Conclusion : Vers des essais cliniques et un nouvel espoir

Tout cela ne reste pas confiné aux murs du laboratoire. Jessica Stark, Carolyn Bertozzi et d’autres ont cofondé une entreprise, Valora Therapeutics, qui travaille d’arrache-pied pour développer ces candidats AbLec. Leur objectif ? Lancer des essais cliniques dans les deux ou trois prochaines années. C’est demain, ou presque ! Bien sûr, la route est encore longue, mais voir une application concrète se profiler aussi vite est rassurant.

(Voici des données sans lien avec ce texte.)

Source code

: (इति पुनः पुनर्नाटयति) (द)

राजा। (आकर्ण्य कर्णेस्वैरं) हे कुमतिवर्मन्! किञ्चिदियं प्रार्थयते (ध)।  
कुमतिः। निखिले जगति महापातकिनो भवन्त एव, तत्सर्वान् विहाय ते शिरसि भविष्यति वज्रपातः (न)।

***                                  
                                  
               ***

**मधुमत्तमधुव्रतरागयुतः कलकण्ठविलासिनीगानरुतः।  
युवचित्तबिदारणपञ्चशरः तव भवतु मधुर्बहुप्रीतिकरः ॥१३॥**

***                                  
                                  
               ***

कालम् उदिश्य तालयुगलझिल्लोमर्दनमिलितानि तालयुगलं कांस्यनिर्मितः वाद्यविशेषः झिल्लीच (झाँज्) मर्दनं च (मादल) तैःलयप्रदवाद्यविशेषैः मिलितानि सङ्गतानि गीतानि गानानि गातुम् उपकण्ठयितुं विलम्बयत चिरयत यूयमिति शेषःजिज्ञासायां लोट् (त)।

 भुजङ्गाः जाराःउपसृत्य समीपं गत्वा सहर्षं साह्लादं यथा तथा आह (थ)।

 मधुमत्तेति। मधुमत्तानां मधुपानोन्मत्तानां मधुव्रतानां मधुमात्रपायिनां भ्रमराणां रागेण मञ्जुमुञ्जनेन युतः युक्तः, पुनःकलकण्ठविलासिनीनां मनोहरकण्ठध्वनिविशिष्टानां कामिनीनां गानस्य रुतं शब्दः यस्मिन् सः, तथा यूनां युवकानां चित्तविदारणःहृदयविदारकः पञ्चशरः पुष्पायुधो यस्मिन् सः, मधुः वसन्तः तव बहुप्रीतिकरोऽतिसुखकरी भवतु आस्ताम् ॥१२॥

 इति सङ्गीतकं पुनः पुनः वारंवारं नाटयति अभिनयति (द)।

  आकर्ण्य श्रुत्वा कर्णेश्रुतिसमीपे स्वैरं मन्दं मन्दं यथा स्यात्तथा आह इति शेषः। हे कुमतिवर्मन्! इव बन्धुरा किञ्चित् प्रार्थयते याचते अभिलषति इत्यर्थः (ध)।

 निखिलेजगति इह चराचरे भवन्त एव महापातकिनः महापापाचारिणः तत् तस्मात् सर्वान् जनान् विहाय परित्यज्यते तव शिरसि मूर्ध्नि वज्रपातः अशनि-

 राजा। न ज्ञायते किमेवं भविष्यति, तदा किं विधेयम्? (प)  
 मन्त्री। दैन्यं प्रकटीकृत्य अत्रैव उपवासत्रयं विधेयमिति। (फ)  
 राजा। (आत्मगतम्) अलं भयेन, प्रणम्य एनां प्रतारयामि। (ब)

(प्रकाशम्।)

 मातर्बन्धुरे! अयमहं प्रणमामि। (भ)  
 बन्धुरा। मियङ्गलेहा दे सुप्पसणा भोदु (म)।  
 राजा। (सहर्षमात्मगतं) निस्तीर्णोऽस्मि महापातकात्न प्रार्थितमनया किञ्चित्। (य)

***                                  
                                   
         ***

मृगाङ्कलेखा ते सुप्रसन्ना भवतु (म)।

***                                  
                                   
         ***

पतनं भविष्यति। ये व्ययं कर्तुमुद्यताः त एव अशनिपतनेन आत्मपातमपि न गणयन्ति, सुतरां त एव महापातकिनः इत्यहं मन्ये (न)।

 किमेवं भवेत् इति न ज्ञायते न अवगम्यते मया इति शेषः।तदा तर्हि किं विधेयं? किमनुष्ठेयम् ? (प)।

Il ne faut pas oublier que cette recherche colossale a été rendue possible grâce à une multitude de financements. La liste est longue, mais il est important de saluer ces soutiens : le Burroughs Wellcome Fund Career Award, le prix Steven A. Rosenberg de la Society for Immunotherapy of Cancer, une subvention V Scholar de la V Foundation, sans oublier le National Cancer Institute et le National Institute of General Medical Sciences. Ajoutez à cela une subvention Merck Discovery Biologics SEEDS, une bourse postdoctorale de l’American Cancer Society et une subvention de démarrage Sarafan ChEM-H. C’est un bel exemple de ce que l’effort collectif et le financement de la science peuvent produire de meilleur.
Ce contenu a été créé avec l’aide de l’IA.